Secara historis, pengaturan tentang wadah tunggal dalam UU Advokat juga bukannya tanpa alasan. “Konsep wadah tunggal tidak salah. Cita-citanya luhur. Tujuannya ada dua. Pertama menjaga mutu advokat. Kedua untuk melindungi masyarakat yang menggunakan jasa advokat,” ujar advokat senior Adnan Buyung Nasution menuturkan filosofi tentang wadah tunggal saat terlibat dalam penyusunan RUU Advokat.

 

Senada dengan Todung dkk, Buyung berharap seluruh elit organisasi advokat bisa melepaskan ego organisasi demi mewujudkan kode etik.

 

“Kalau ego organisasi itu masih terlalu besar dan kecil peluang untuk membentuk wadah tunggal, mungkin alternatif yang bisa dipilih adalah dengan membentuk federasi advokat,” harap Buyung.

 

“Kalau semua pihak, dalam hal ini adalah semua organisasi advokat dan instansi terkait terlibat (dalam kongres), itu akan legitimate.

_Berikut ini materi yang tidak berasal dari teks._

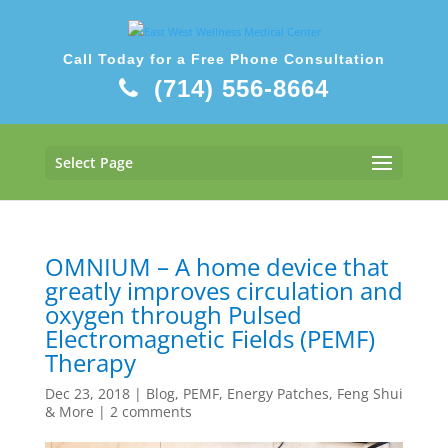
Call Today for a Free Phone Consultation
(714) 556-8664
Select Page
OMNIUM – A home device that
greatly improves circulation and
oxygen through Pulsed
Electromagnetic Fields (PEMF)
Therapy
Dec 23, 2018
|
Blog
,
PEMF, Energy Patches, Feng Shui
& More
|
2 comments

Tapi kalau ada yang tidak terlibat, maka tidak akan legitimate,” timpal Todung.


Laksanakan Putusan MK

Terpisah, Ketua Umum Peradi Otto Hasibuan mengatakan agar semua pihak menghormati putusan MK yang menyatakan wadah tunggal organisasi advokat tetap tidak bertentangan dengan konstitusi, sehingga perkara itu dianggap nebis in idem (perkara yang diuji pernah diputus sebelumnya).

 

“Kalau disebut nebis in idem berarti perkara sebelumnya yang pernah diputus dianggap sah yang menyebutkan Peradi sebagai wadah tunggal dan mandiri yang melaksanakan fungsi organ negara. Apalagi yang tidak disetujui dengan putusan MK itu. Kalau kita sebagai ahli hukum yang baik seharusnya putusan MK itu dihormati,” kata Otto di Gedung KY.

 

Ia mengungkapkan Presiden SBY dan Internasional Bar Association (IBA) sudah mengakui Peradi sebagai wadah tunggal. Selain itu, ada dua perkara yang menggugat Peradi yang gugatannya ditolak. “Belum lagi sebelumnya ada sekitar 17 perkara di MK yang menggugat keberadaan Peradi sebagai wadah tunggal, semua ditolak. Jadi bagaimana lagi kalau tidak mengakui,” katanya. 

 

Otto menegaskan putusan MK itu bukan hanya kemenangan Peradi, melainkan kemenangan seluruh advokat Indonesia. Ia berharap pasca putusan MK ini seluruh advokat Indonesia bersatu kembali.

 

“Toh, 1.300 anggota Kongres Advokat Indonesia (KAI) juga sudah bergabung dengan Peradi yang seluruhnya berjumlah 23 ribu lebih. Kalau anggota KAI sudah masuk Peradi kan urusannya sudah selesai,” pungkasnya.